Texto fornecido –
+ + + + +

Sacralização animal

não é um ato de violência

Sacralização Animal na Quimbanda Mussurumin

Dentro da Quimbanda Mussurumin, a sacralização animal não é um ato de violência, mas sim de profundo respeito espiritual. Ela representa uma das mais antigas formas de conexão com os mundos invisíveis e com os espíritos que operam a partir do sangue e do fogo.

A sacralização como fundamento, não espetáculo

Ao contrário do que é distorcido por fora, aqui não existe "sacrifício". Existe entrega, fundamento, ritual. A vida oferecida é tratada com reverência, nunca como desperdício. O animal é escolhido, cuidado e entregue com respeito, dentro de um propósito espiritual claro.

Sangue como chave de abertura e força

O sangue carrega axé, memória ancestral e vitalidade. É através dele que os portais se abrem, que o Exu firma seu ponto e que as forças são movimentadas com precisão. Na Quimbanda Mussurumin, isso é ciência espiritual, não teatro.

Fora da Tradição, há desrespeito

Fora da Tradição, muitos usam da ignorância para denegrir o que não compreendem. Outros ainda reproduzem práticas sem fundamento, sem linhagem e sem consciência, tornando-se meros imitadores daquilo que não herdaram.

Na Trincheira, é feito com verdade

No Templo Trincheira das Almas, a sacralização é feita com disciplina, fundamento e herança. Cada sangue derramado é sustentado por Exu, firmado em ponto e selado com palavra. Aqui, não se joga com o invisível.

+ + + + +

Questões de estudo –
1) De acordo com o texto sobre a sacralização animal, o que o sangue carrega?
2) Com base no texto sobre a sacralização animal, explique por que o sangue é tratado como "chave de abertura e força".

Trecho dos dados –
+ + + + +

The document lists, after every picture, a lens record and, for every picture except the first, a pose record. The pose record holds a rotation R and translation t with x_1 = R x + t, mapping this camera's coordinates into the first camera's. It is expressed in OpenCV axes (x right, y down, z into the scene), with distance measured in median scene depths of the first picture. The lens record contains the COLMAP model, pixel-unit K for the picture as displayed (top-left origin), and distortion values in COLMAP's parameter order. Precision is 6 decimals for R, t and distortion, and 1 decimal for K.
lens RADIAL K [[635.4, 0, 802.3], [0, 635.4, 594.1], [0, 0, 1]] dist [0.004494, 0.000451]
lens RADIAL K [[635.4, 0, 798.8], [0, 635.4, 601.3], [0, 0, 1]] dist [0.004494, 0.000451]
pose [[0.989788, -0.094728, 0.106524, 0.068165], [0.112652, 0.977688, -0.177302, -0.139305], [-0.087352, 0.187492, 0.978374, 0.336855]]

+ + + + +

Respostas do exercício –
1) O sangue carrega axé, memória ancestral e vitalidade.

2) O sangue carrega axé, memória ancestral e vitalidade. Por meio dele os portais se abrem, o Exu firma seu ponto e as forças são movimentadas com precisão, o que a Quimbanda Mussurumin considera ciência espiritual, não teatro.